- Working groups
The weighted average cost of capital (WACC) is a key parameter in regulatory cost control procedures and thus for setting prices for legacy services (copper). With surging inflation operators will be faced with increasing interest rates leading to increased cost of capital. However, due to backward looking provisions of the European Commission “WACC-Notice” of 2019, National Regulatory Authorities (NRA) would be forced to decrease their regulatory WACC. We would like to stress that this paper only concerns WACC, but in addition, inflation has an impact on other underlying wholesale costs which are not captured by WACC (e.g. OPEX related costs).
Based on the numbers to be published by the Body of European Regulators for Electronic Communications (BEREC) for 2022, NRAs might have to lower the regulatory WACC in some member states while all indicators point to the opposite direction. Nominal post-tax WACCs could fall below 3% in some countries, although annual inflation is likely to surpass 5% in 2022 in the European Union (International Monetary Fund forecast). This would lead to a negative WACC in real terms. In other words, as the cost of capital can be understood as return on capital which regulators deem appropriate, regulators would deny regulated firms a positive return. This would be particularly the case with copper networks that still require investment and whose assets are not fully amortized, hence requiring operators to suffer a loss in real terms for each invested Euro, against the principle of cost recovery.
ETNO had taken a critical stance on the WACC notice methodology already in the past , because the application of the WACC Notice led to regulatory WACCs much below usual market valuations. A recent paper by Communications Chambers did not only show the gap between regulated WACC levels and market estimates but also elaborated on the link between the WACC for legacy networks and the FTTH investments and the detrimental effect of wrongly setting too low WACCs for legacy networks on investments into VHCN.
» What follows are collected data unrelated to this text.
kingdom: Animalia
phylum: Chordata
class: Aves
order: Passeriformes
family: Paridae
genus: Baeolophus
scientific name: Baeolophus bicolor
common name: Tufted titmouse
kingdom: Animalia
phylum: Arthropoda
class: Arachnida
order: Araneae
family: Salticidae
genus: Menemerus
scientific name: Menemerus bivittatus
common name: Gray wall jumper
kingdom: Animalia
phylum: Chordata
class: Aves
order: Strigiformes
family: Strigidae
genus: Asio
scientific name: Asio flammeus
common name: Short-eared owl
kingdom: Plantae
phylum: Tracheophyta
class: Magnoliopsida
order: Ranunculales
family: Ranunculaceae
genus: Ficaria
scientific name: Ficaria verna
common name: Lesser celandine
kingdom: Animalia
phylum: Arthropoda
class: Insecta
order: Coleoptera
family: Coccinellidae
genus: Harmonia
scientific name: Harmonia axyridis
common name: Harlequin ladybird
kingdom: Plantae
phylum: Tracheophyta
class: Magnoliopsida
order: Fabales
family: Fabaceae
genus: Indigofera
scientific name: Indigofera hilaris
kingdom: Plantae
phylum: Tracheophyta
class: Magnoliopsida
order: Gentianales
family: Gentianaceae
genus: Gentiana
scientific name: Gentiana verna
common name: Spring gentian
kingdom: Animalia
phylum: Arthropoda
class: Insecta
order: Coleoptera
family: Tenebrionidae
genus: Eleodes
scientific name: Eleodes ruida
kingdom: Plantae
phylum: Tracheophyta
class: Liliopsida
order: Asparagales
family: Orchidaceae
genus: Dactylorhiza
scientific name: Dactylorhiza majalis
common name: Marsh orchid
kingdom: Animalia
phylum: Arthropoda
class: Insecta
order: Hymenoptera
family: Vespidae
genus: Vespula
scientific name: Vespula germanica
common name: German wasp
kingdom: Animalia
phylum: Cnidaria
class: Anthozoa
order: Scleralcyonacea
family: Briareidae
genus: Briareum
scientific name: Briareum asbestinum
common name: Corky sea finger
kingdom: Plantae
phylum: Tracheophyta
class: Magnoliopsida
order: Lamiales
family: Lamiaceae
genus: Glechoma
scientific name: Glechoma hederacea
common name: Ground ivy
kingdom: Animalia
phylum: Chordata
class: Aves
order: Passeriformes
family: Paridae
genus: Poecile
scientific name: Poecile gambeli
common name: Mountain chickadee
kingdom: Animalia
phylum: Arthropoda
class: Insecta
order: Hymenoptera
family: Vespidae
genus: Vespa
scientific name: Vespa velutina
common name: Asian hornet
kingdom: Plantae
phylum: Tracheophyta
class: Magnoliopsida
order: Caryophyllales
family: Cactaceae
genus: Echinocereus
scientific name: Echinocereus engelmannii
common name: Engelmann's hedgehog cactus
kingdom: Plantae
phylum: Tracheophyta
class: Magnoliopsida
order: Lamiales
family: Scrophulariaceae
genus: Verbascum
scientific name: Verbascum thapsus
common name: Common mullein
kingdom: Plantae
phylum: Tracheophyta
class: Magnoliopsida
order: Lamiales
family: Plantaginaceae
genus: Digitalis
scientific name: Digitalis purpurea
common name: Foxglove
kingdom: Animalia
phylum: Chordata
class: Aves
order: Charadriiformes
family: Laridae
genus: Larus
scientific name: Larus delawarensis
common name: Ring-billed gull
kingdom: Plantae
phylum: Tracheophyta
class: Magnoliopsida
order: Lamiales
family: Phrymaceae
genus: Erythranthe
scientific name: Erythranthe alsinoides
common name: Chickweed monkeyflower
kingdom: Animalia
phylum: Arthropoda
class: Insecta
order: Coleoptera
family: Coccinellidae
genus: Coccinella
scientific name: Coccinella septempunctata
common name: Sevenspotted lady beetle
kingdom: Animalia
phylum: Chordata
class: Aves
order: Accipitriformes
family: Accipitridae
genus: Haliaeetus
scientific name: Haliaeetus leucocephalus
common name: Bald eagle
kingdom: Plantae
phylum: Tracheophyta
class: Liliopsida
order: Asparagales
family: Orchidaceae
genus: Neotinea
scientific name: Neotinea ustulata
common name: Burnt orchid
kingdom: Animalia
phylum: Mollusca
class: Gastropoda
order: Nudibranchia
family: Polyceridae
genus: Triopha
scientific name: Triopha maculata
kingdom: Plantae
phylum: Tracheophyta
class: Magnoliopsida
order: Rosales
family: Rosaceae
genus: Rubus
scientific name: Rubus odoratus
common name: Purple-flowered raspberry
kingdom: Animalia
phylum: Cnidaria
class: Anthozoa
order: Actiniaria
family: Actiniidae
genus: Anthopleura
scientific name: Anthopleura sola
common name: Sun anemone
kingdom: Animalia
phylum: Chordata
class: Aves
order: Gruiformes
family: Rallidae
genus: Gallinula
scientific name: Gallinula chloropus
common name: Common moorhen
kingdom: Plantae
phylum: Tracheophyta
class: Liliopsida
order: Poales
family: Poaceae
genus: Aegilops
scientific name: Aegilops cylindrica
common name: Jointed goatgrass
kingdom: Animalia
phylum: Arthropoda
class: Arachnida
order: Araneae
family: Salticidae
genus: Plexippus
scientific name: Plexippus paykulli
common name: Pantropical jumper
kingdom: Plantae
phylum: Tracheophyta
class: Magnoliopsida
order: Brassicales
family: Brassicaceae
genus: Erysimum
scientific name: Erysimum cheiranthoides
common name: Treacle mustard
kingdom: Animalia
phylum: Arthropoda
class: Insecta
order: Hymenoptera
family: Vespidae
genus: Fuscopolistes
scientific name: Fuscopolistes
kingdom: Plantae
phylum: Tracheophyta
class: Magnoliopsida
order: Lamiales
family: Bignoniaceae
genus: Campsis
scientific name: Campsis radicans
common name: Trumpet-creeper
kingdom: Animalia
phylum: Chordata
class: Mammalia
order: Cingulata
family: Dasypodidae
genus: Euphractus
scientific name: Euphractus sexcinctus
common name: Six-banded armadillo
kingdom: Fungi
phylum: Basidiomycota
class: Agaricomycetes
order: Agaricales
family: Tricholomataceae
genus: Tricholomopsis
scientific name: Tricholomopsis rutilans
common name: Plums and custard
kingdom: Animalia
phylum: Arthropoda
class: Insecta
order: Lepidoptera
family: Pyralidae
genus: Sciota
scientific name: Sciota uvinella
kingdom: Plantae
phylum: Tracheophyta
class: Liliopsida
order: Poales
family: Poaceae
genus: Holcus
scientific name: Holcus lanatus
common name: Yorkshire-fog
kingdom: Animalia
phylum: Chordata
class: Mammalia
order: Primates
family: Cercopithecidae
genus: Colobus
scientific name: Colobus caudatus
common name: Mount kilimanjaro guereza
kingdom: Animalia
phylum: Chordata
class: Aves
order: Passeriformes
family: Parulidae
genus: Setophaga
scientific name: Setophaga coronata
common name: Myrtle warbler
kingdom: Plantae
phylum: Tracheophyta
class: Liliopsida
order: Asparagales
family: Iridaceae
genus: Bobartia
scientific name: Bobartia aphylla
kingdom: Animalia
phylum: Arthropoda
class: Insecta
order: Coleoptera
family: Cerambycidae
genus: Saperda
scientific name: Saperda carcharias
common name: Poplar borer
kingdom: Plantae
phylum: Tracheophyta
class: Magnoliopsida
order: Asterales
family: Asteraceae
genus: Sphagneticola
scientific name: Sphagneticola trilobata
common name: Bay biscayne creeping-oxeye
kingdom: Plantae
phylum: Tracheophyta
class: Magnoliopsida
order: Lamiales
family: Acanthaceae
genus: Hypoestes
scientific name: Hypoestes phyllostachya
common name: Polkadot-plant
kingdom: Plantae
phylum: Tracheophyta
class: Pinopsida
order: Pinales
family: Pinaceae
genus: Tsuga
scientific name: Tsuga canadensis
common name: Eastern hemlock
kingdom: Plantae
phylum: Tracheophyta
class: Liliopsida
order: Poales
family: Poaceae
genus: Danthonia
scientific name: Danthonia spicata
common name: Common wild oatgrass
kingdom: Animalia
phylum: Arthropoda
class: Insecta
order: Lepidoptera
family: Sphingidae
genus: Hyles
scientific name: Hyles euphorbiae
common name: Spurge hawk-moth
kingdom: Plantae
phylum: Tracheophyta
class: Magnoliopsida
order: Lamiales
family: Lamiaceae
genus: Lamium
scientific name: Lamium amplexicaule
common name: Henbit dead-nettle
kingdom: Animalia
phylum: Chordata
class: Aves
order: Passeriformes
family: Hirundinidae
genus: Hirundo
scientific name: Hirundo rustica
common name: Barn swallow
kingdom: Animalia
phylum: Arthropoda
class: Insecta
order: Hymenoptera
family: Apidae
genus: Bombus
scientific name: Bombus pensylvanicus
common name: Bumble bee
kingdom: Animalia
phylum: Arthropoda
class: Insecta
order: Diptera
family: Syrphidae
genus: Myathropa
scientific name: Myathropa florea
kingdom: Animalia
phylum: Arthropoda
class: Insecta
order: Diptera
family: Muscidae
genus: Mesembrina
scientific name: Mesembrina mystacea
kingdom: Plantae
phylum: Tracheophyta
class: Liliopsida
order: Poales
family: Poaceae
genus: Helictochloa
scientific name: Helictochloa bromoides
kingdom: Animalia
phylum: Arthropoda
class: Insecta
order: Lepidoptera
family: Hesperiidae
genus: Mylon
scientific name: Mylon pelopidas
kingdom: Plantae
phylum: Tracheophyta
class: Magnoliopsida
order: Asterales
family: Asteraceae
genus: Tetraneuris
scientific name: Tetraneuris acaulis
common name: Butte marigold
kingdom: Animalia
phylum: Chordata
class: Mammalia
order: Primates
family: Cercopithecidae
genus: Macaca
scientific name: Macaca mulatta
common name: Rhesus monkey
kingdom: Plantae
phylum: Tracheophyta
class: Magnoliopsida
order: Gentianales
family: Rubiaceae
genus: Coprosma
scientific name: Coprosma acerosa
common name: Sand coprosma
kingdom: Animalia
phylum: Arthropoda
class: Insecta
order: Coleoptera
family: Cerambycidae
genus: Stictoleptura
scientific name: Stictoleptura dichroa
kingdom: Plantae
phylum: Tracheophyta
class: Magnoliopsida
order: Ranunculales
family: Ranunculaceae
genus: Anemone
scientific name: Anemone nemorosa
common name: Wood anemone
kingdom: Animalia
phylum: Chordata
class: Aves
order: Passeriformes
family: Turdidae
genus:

The European Commission (EC), however, continued to reiterate its position that the Notice would not be amended; a position that is difficult to understand (most recently on a seminar by the Florence School of Regulation and ETNO ). In the months since the seminar, economists’ perceptions of inflation have changed from an initial hope for a temporary effect to a more persistent phenomenon. That poses a challenge for the WACC methodology, which is purely backward looking. In the past, this backward-looking feature has led to an underestimation of the equity risk premium. In today’s high inflation and rising interest rate context, the major issue can be identified in the estimation of the risk-free rate, which according to the Notice is set as the 5-year average of 10-year government bond yields. A historic 5-year average, however, is strongly in contrast with the current expectation of increasing and much higher rates in the future. While ETNO has been consistently pointing to the pitfalls of the WACC framework set by the EC and BEREC, the historic estimate is simply not appropriate in times of rapid economic changes.
BEREC publishes annually updates on the various input parameters for the WACC formula in accordance with the WACC Notice. The next update is soon to be published. BEREC has to take into account that inflation rates are currently in high single digits and are not foreseen to be only transitory in nature in Europe.
Inflation has recently surged to levels, which have not been seen in more than 20 years. ETNO urges the EC, BEREC and NRAs to stop the mechanical application of a methodology which is unfit for the current economic challenge and to allow NRAs to set regulatory WACCs in such a way that operators can expect a fair return on their investments.